[TASK DIRECTIONS]: Extract from the entries below, exactly as given, only the lines from the line containing "G04 APERTURE LIST*" to the line containing "X92210000Y-33926000D02*", both lines included.

[LISTED ENTRIES]:
·····

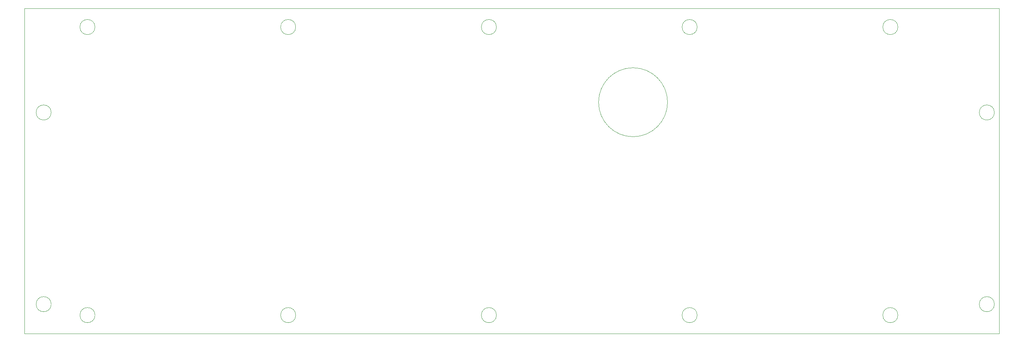
<source format=gbr>
%TF.GenerationSoftware,KiCad,Pcbnew,7.0.9*%
%TF.CreationDate,2023-12-03T09:41:02+10:00*%
%TF.ProjectId,UFC,5546432e-6b69-4636-9164-5f7063625858,rev?*%
%TF.SameCoordinates,Original*%
%TF.FileFunction,Profile,NP*%
%FSLAX46Y46*%
G04 Gerber Fmt 4.6, Leading zero omitted, Abs format (unit mm)*
G04 Created by KiCad (PCBNEW 7.0.9) date 2023-12-03 09:41:02*
%MOMM*%
%LPD*%
G01*
G04 APERTURE LIST*
%TA.AperFunction,Profile*%
%ADD10C,0.100000*%
%TD*%
G04 APERTURE END LIST*
D10*
X257747500Y-98216000D02*
G75*
G03*
X254247500Y-98216000I-1750000J0D01*
G01*
X35497500Y-53746000D02*
G75*
G03*
X38997500Y-53746000I1750000J0D01*
G01*
X38997500Y-98216000D02*
G75*
G03*
X35497500Y-98216000I-1750000J0D01*
G01*
X231867500Y-100756000D02*
G75*
G03*
X235367500Y-100756000I1750000J0D01*
G01*
X235367500Y-100756000D02*
G75*
G03*
X231867500Y-100756000I-1750000J0D01*
G01*
X95710000Y-33926000D02*
G75*
G03*
X92210000Y-33926000I-1750000J0D01*
G01*
X257747500Y-53746000D02*
G75*
G03*
X254247500Y-53746000I-1750000J0D01*
G01*
X254247500Y-98216000D02*
G75*
G03*
X257747500Y-98216000I1750000J0D01*
G01*
X138762500Y-100756000D02*
G75*
G03*
X142262500Y-100756000I1750000J0D01*
G01*
X92210000Y-33926000D02*
G75*
G03*
X95710000Y-33926000I1750000J0D01*
G01*
X32830500Y-105046000D02*
X258890500Y-105046000D01*
X188815000Y-100756000D02*
G75*
G03*
X185315000Y-100756000I-1750000J0D01*
G01*
X142262500Y-100756000D02*
G75*
G03*
X138762500Y-100756000I-1750000J0D01*
G01*
X235367500Y-33926000D02*
G75*
G03*
X231867500Y-33926000I-1750000J0D01*
G01*
X185315000Y-100756000D02*
G75*
G03*
X188815000Y-100756000I1750000J0D01*
G01*
X142262500Y-33926000D02*
G75*
G03*
X138762500Y-33926000I-1750000J0D01*
G01*
X258890500Y-105046000D02*
X258890500Y-29566000D01*
X45657500Y-33926000D02*
G75*
G03*
X49157500Y-33926000I1750000J0D01*
G01*
X138762500Y-33926000D02*
G75*
G03*
X142262500Y-33926000I1750000J0D01*
G01*
X49157500Y-33926000D02*
G75*
G03*
X45657500Y-33926000I-1750000J0D01*
G01*
X181947500Y-51366000D02*
G75*
G03*
X181947500Y-51366000I-8000000J0D01*
G01*
X32830500Y-29566000D02*
X32830500Y-105046000D01*
X188815000Y-33926000D02*
G75*
G03*
X185315000Y-33926000I-1750000J0D01*
G01*
X231867500Y-33926000D02*
G75*
G03*
X235367500Y-33926000I1750000J0D01*
G01*
X35497500Y-98216000D02*
G75*
G03*
X38997500Y-98216000I1750000J0D01*
G01*
X49157500Y-100756000D02*
G75*
G03*
X45657500Y-100756000I-1750000J0D01*
G01*
X45657500Y-100756000D02*
G75*
G03*
X49157500Y-100756000I1750000J0D01*
G01*
X38997500Y-53746000D02*
G75*
G03*
X35497500Y-53746000I-1750000J0D01*
G01*
X92210000Y-100756000D02*
G75*
G03*
X95710000Y-100756000I1750000J0D01*
G01*
X258890500Y-29566000D02*
X32830500Y-29566000D01*
X95710000Y-100756000D02*
G75*
G03*
X92210000Y-100756000I-1750000J0D01*
G01*
X254247500Y-53746000D02*
G75*
G03*
X257747500Y-53746000I1750000J0D01*
G01*
X185315000Y-33926000D02*
G75*
G03*
X188815000Y-33926000I1750000J0D01*
G01*
M02*

</source>
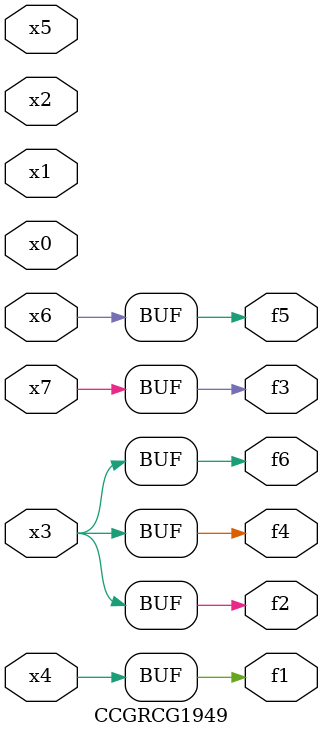
<source format=v>
module CCGRCG1949(
	input x0, x1, x2, x3, x4, x5, x6, x7,
	output f1, f2, f3, f4, f5, f6
);
	assign f1 = x4;
	assign f2 = x3;
	assign f3 = x7;
	assign f4 = x3;
	assign f5 = x6;
	assign f6 = x3;
endmodule

</source>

·····

[REPLY TO THE TASK]:
G04 APERTURE LIST*
%TA.AperFunction,Profile*%
%ADD10C,0.100000*%
%TD*%
G04 APERTURE END LIST*
D10*
X257747500Y-98216000D02*
G75*
G03*
X254247500Y-98216000I-1750000J0D01*
G01*
X35497500Y-53746000D02*
G75*
G03*
X38997500Y-53746000I1750000J0D01*
G01*
X38997500Y-98216000D02*
G75*
G03*
X35497500Y-98216000I-1750000J0D01*
G01*
X231867500Y-100756000D02*
G75*
G03*
X235367500Y-100756000I1750000J0D01*
G01*
X235367500Y-100756000D02*
G75*
G03*
X231867500Y-100756000I-1750000J0D01*
G01*
X95710000Y-33926000D02*
G75*
G03*
X92210000Y-33926000I-1750000J0D01*
G01*
X257747500Y-53746000D02*
G75*
G03*
X254247500Y-53746000I-1750000J0D01*
G01*
X254247500Y-98216000D02*
G75*
G03*
X257747500Y-98216000I1750000J0D01*
G01*
X138762500Y-100756000D02*
G75*
G03*
X142262500Y-100756000I1750000J0D01*
G01*
X92210000Y-33926000D02*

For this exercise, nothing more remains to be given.